危機に直面したスーリヤとラクシュミーが取った行動とは―。

感想

スクリーンデビューしたてのアナントナーグさんの光り輝くハンサムぶりに魅入る前半だったが、物語の後半で1番輝いたのは、シャバーナー・アーズミーが演じたラクシュミーだった。 罪の意識に苛まれながらも母親となった彼女の、気丈な振る舞いからは人格の成長が伺えて、キャラクターに奥行きが感じられる。

一方、農村部の封建的な社会の中では驚くほど先進的なものの考え方をしていた若旦那様の変貌は対照的で興味深い。

都合の悪く理不尽な出来事に直面したときにこそ、人間性というものは試されるのかもしれない。
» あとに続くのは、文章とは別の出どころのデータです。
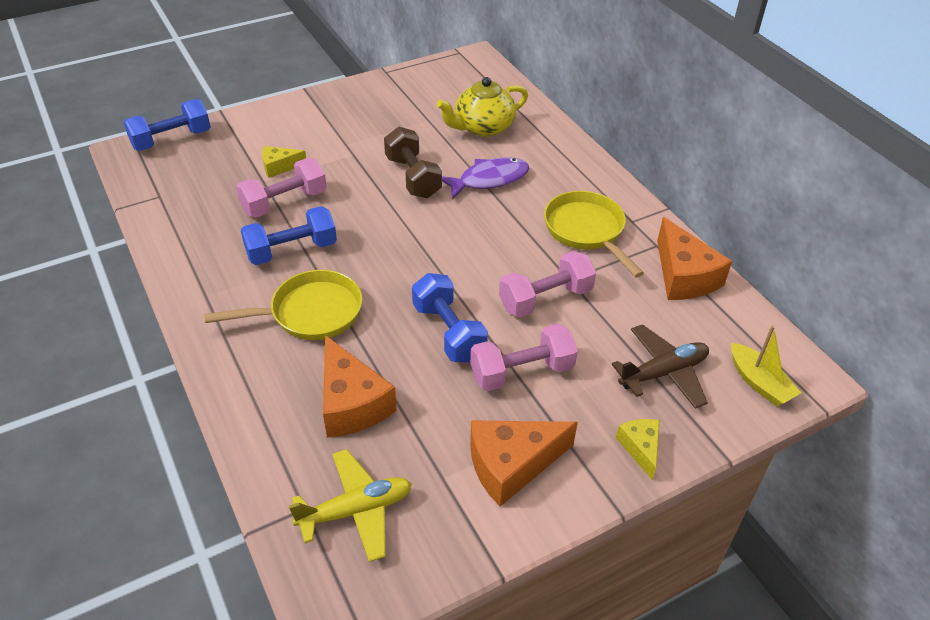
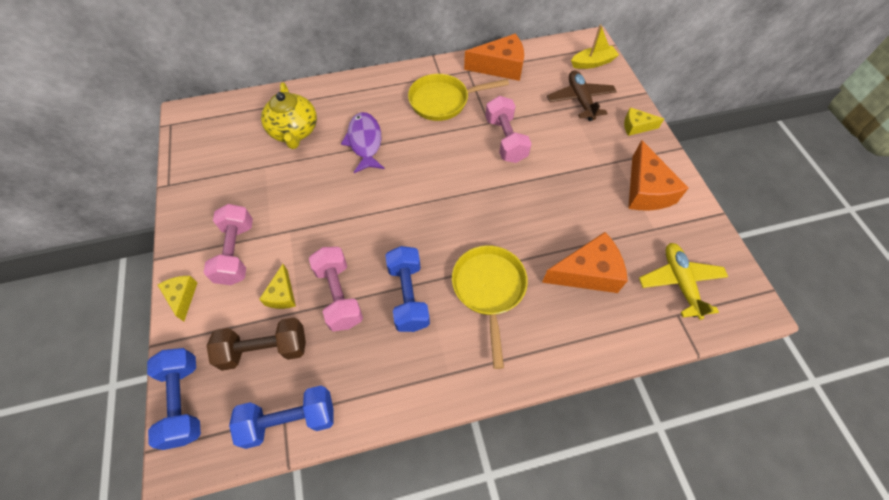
camera: 75 degrees left, 15 degrees up
brown dumbbell [384,127,442,198] -> brown dumbbell moved to [207,318,306,371]
blue dumbbell [412,273,488,362] -> blue dumbbell moved to [229,386,334,449]
pink dumbbell [470,324,578,391] -> pink dumbbell moved to [203,204,253,285]
none -> yellow cheese [158,276,198,322]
セリフが比較的少なく、静かな印象だったが、演じ手の表情やシチュエーションで心の機微を深く魅せる映画だった。

何気ないカットが何かを象徴していたり、その後の物語の展開を予感させる点も良かった。

物語は50年代のアーンドラ・プラデーシュ州で実際に起こった出来事に基づいており 1、撮影の殆どが州内で行われたという。邦題は『芽生え』。英題は『The Seeding』。

物語の随所に植物の描写があり、ラクシュミーが子宝を望んでいることや、スーリヤの腹違いの兄弟の存在も重要な伏線になっている。
終盤の村の子供の行動からも、新たな時代の芽吹きを予感させられる点が面白い。